Ensuring access to codeine-containing analgesics is “one of the Guild’s highest priorities,” it says
Pharmacy Guild executive director David Quilty has written in this week’s edition of Forefront that upscheduling codeine products without exception will harm the position of pharmacists.
The Guild understands the rationale for upscheduling these medicines, he says; while it does not agree with all the reasoning behind the decision it understands it is “very difficult” to reverse.
“Instead, we are looking to work constructively with the Federal and State and Territory Governments to maintain direct pharmacy access to these medicines for patients in accordance with strict and auditable protocols only for the temporary relief of acute pain with real time monitoring and referral as necessary to prevent misuse,” he writes.
“The codeine-containing medicines would remain prescription-only but there would be an exception in these clearly defined circumstances.
“The codeine issue is a vital one for the broader pharmacist profession as, without this exception, pharmacists’ role as medicine experts, counsellors and advisers will be undermined.”
The Guild says it is in the interests of patients, the pharmacist profession and the wider health system that community pharmacies lead the effective management of the upscheduling transition for the nearly two million Australians who currently use codeine containing over-the-counter analgesics.

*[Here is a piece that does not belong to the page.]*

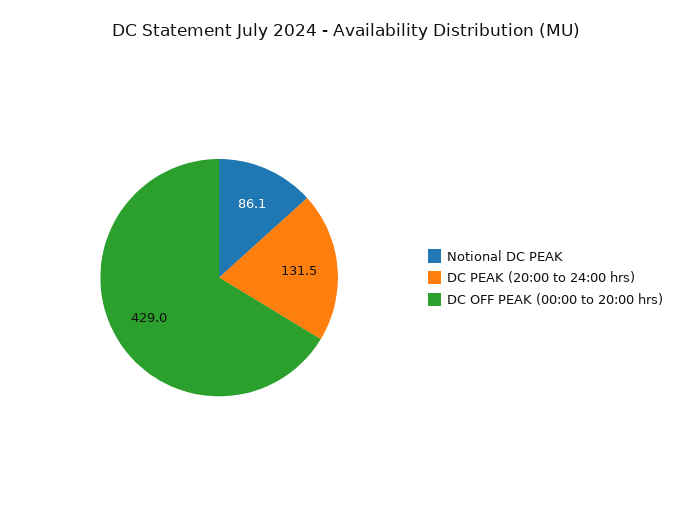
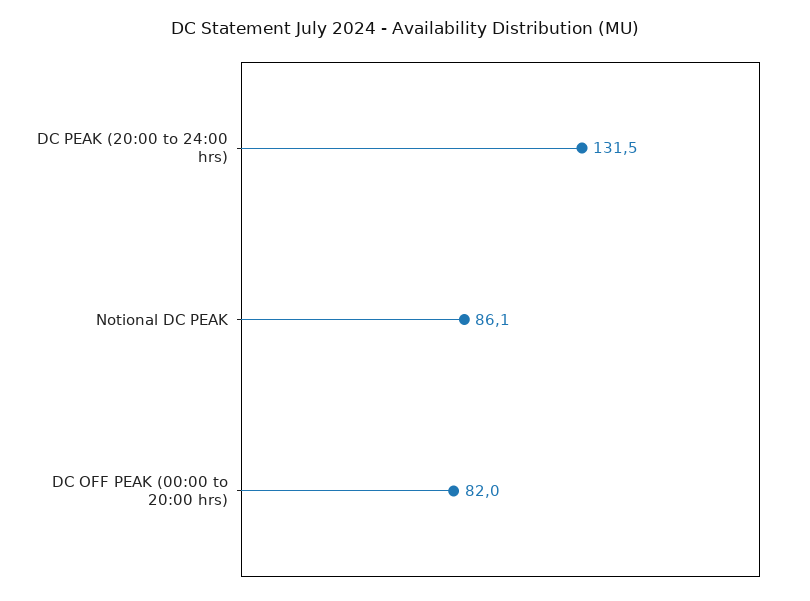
DC OFF PEAK (00:00 to 20:00 hrs): 429 -> 82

It also warns that there are “very low levels” of consumer awareness about the impending change and says it is working with pharmacies to help communicate the change to patients.
Key messages for pharmacy include “ask your pharmacist about pain management” and “ask your pharmacist about changes to access to medicines containing codeine”.
The Guild says it will also encourage pharmacies to tell patients about the Prescription “except when” model that is being pursued and the role of the MedsASSIST real time recording clinical support tool.
It encouraged pharmacies to keep using the tool to help them identify patients who may have a dependence on codeine-containing products.
Pharmacists need assistance to guide patients through the transition required when codeine becomes prescription-only, says the Guild.
“This guidance comes under the umbrella of community pharmacy based pain management support, and includes advice on alternative pain therapies and management strategies that meet patients’ individual requirements.”